Given records:

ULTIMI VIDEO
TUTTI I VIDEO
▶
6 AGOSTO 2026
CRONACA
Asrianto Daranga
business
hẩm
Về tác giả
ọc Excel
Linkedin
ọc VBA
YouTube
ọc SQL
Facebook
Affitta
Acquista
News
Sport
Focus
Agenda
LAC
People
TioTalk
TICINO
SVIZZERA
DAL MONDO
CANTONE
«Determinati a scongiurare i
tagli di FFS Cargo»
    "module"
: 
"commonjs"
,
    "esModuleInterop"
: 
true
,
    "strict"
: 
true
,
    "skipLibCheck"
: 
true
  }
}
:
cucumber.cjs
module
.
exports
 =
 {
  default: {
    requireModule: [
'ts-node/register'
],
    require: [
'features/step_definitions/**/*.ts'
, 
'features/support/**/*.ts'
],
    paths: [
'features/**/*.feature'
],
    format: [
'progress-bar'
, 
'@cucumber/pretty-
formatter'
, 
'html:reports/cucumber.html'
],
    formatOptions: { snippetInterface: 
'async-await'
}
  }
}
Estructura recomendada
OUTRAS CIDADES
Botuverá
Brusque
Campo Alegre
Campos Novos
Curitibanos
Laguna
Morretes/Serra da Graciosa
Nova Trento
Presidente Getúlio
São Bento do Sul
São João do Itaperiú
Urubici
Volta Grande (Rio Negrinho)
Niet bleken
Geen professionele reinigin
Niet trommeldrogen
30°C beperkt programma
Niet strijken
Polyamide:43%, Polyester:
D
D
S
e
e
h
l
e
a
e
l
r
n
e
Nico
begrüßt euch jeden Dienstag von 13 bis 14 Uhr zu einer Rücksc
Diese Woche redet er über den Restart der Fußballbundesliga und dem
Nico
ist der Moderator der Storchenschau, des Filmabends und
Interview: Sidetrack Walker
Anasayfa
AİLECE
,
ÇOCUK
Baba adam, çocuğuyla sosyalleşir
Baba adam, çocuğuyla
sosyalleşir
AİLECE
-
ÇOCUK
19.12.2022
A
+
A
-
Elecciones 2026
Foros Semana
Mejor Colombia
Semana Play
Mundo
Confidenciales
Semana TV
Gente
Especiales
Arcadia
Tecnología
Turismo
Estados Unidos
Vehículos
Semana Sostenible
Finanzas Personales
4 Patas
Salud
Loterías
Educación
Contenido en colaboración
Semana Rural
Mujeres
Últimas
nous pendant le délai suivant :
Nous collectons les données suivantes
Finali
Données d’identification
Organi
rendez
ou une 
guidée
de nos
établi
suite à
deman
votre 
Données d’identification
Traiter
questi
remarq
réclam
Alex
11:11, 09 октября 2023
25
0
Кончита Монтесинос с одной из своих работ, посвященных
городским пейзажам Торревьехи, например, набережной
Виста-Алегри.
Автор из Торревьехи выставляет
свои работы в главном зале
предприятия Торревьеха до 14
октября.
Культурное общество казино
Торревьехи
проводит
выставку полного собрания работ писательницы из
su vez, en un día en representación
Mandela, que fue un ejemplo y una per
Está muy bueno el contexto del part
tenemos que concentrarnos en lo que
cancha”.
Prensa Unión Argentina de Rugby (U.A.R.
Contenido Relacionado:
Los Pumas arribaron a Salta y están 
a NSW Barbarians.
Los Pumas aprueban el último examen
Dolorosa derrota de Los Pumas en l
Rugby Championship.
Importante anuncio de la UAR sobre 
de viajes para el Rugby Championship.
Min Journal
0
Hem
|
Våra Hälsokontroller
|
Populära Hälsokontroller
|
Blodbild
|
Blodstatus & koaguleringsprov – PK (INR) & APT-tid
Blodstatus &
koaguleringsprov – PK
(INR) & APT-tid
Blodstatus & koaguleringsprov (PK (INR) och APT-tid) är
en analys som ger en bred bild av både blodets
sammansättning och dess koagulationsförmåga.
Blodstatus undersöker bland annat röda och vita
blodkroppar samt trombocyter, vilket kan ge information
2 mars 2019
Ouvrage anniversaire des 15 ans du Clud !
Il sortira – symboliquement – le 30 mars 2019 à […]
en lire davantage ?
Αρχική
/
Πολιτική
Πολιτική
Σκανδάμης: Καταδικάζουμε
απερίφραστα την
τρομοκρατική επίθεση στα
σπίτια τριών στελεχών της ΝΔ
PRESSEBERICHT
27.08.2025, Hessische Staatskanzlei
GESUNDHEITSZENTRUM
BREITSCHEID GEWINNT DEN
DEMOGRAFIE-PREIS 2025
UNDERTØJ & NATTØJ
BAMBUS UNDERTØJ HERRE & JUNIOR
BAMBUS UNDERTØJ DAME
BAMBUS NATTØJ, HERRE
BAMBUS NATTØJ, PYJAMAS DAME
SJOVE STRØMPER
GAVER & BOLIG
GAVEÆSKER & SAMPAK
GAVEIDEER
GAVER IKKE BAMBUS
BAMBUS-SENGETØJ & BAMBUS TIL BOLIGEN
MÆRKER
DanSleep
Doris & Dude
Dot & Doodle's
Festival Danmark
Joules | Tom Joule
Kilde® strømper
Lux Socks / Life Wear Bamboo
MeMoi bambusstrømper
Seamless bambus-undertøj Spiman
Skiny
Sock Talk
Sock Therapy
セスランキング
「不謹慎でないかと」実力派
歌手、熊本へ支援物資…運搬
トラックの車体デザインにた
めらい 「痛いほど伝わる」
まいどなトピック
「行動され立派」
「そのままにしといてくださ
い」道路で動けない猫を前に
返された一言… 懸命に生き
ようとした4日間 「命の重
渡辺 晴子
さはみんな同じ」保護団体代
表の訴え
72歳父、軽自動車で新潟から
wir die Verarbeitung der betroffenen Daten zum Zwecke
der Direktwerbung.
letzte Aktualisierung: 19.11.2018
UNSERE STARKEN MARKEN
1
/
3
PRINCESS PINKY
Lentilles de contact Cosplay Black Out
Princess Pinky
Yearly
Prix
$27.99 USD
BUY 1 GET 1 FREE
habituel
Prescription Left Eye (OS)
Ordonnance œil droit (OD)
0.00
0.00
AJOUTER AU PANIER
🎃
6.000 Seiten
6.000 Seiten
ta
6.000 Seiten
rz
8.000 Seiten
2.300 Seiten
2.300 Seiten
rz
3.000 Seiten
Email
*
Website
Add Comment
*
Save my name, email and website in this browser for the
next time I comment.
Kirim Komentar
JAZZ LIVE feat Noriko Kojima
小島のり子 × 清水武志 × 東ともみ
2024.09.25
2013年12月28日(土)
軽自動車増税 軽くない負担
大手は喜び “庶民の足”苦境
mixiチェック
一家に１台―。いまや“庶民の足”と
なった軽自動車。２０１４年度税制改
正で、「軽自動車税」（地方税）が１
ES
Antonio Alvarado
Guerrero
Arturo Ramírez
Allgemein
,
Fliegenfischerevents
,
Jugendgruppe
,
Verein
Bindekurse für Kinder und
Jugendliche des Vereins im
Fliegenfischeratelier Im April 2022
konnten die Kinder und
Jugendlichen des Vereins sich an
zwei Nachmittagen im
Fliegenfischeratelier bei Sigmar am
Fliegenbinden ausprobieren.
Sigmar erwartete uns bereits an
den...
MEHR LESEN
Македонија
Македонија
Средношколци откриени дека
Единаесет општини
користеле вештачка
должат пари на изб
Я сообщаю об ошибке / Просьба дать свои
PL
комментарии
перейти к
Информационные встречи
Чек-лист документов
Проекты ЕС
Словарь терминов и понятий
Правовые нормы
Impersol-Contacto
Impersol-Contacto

Exercise objective:
Extract each line from the records above that contains the word "adam".

Solution for this task:
Baba adam, çocuğuyla sosyalleşir
Baba adam, çocuğuyla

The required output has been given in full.